The Blackwood APT is using the NSPX30 backdoor in cyberespionage attacks against individuals and companies in China, Japan, and the UK.
ESET researchers have discovered a new China-aligned APT group, Blackwood, using advanced implants in cyberespionage attacks targeting individuals and companies in China, Japan, and the UK.
The researchers identified NSPX30, a sophisticated implant used by Blackwood, which uses adversary-in-the-middle (AiTM) techniques to hijack update requests from legitimate software.

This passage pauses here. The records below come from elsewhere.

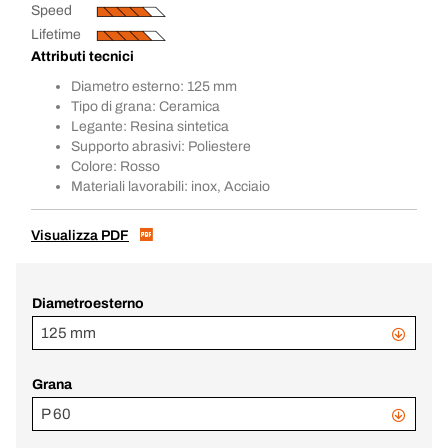
Speed
Lifetime
Attributi tecnici
Diametro esterno: 125 mm
Tipo di grana: Ceramica
Legante: Resina sintetica
Supporto abrasivi: Poliestere
Colore: Rosso
Materiali lavorabili: inox, Acciaio
Visualizza PDF
Diametroesterno
125 mm
Grana
P 60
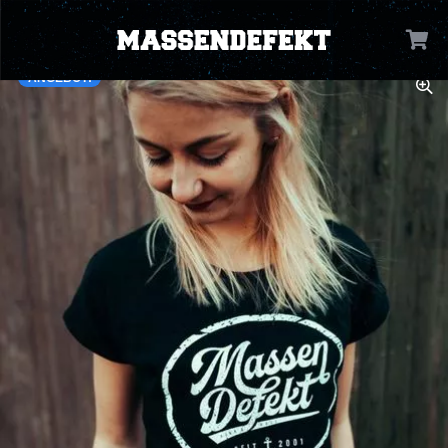
ANGEBOT!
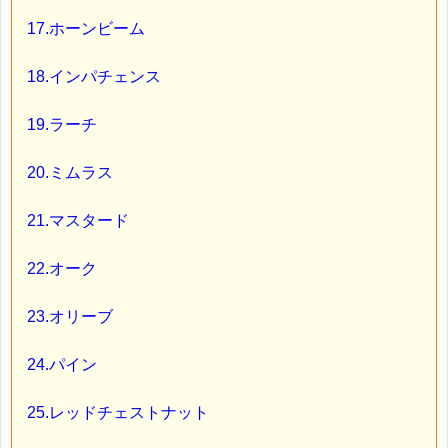
17.ホーンビーム
18.インパチェンス
19.ラーチ
20.ミムラス
21.マスタード
22.オーク
23.オリーブ
24.パイン
25.レッドチェストナット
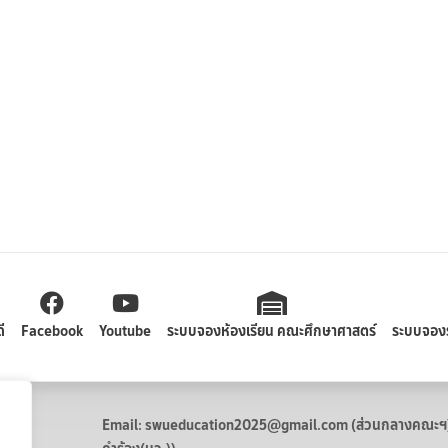
ี
Facebook
Youtube
ระบบจองห้องเรียน คณะศึกษาศาสตร์
ระบบจอง
Email: swueducation2025@gmail.com (ส่วนกลางคณะฯ) /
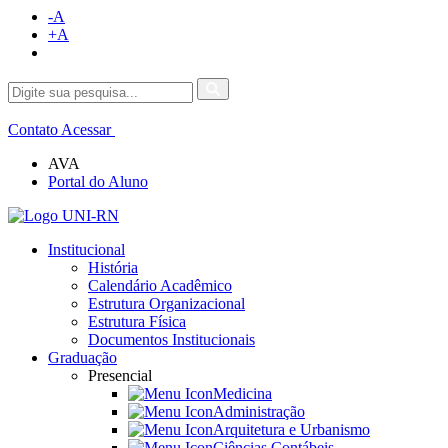
-A
+A
Contato
Acessar
AVA
Portal do Aluno
Institucional
História
Calendário Acadêmico
Estrutura Organizacional
Estrutura Física
Documentos Institucionais
Graduação
Presencial
Medicina
Administração
Arquitetura e Urbanismo
Ciências Contábeis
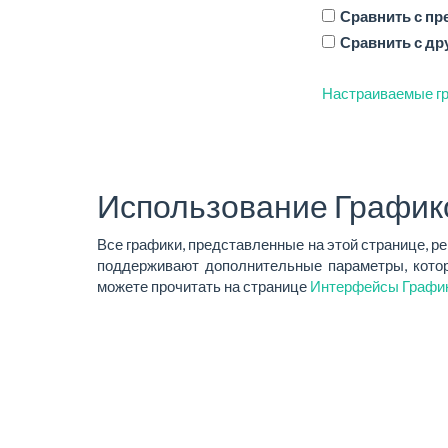
Сравнить с п
Сравнить с др
Настраиваемые гр
Использование График
Все графики, представленные на этой странице, р
поддерживают дополнительные параметры, котор
можете прочитать на странице
Интерфейсы Графи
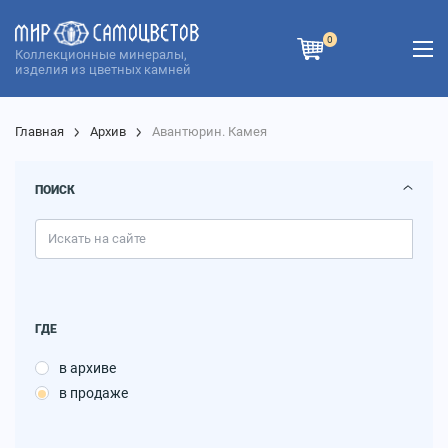
0
Коллекционные минералы,
изделия из цветных камней
Главная
Архив
Авантюрин. Камея
ПОИСК
ГДЕ
в архиве
в продаже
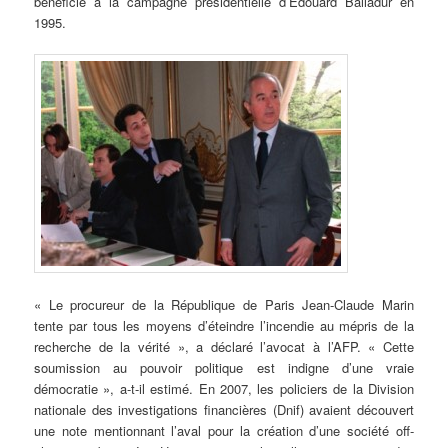
bénéficié à la campagne présidentielle d’Edouard Balladur en
1995.
« Le procureur de la République de Paris Jean-Claude Marin
tente par tous les moyens d’éteindre l’incendie au mépris de la
recherche de la vérité », a déclaré l’avocat à l’AFP. « Cette
soumission au pouvoir politique est indigne d’une vraie
démocratie », a-t-il estimé. En 2007, les policiers de la Division
nationale des investigations financières (Dnif) avaient découvert
une note mentionnant l’aval pour la création d’une société off-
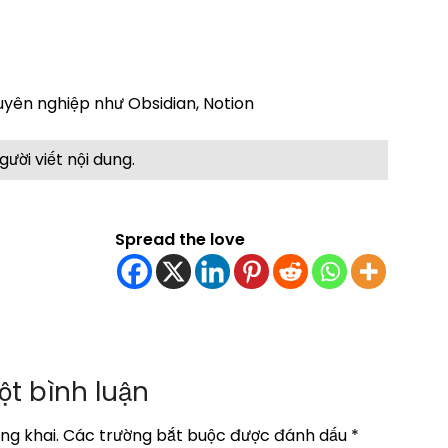
huyên nghiệp như Obsidian, Notion
gười viết nội dung.
Spread the love
ột bình luận
ng khai.
Các trường bắt buộc được đánh dấu
*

ESET traced NSPX30’s evolution back to Project Wood, a simple backdoor, with the oldest sample found in 2005. The implants’ evolution began on January 9th, 2005. The backdoor collects system and network information, records keystrokes, and takes screenshots, as indicated by PE (Portable Executable) header timestamps in the loader and backdoor components
Blackwood backdoor has been operating since 2018, and in 2020, malicious activity on a targeted system in China increased. The NSPX30 implant, a multistage implant, was detected on a few systems, with victims including:
“Unidentified individuals in China and Japan, a Chinese-speaking individual connected to a high-profile UK public research university, a large Chinese manufacturing company, and China-based offices of a Japanese corporation,” researchers stated in a blog post.
NSPX30 is a modular implant with plugins that can steal sensitive data, monitor user activity, and disrupt system operations, potentially causing damage. Utilizing the NSPX30 implant, a sophisticated spying tool, attackers employ a strategy to re-compromise systems in the event of lost access.
ESET Research has identified a concerning pattern where legitimate software, such as Tencent QQ, Sogou Pinyin, and WPS Office, downloads updates from unencrypted HTTP servers. This vulnerability enables attackers to establish communication channels, gather data, and capture screenshots.
To further hide their activities, attackers leverage interception techniques to anonymize their infrastructure. The malicious traffic generated by NSPX30 is then seamlessly forwarded to the attackers’ infrastructure through an undisclosed mechanism.
The discovery of NSPX30 active since 2005, highlights how cybersecurity threats have evolved over the years. The discovery also emphasizes the need for strong cybersecurity practices, including keeping software updated, being cautious about suspicious attachments, and investing in security solutions with advanced malware detection capabilities, to better defend against this persistent threat.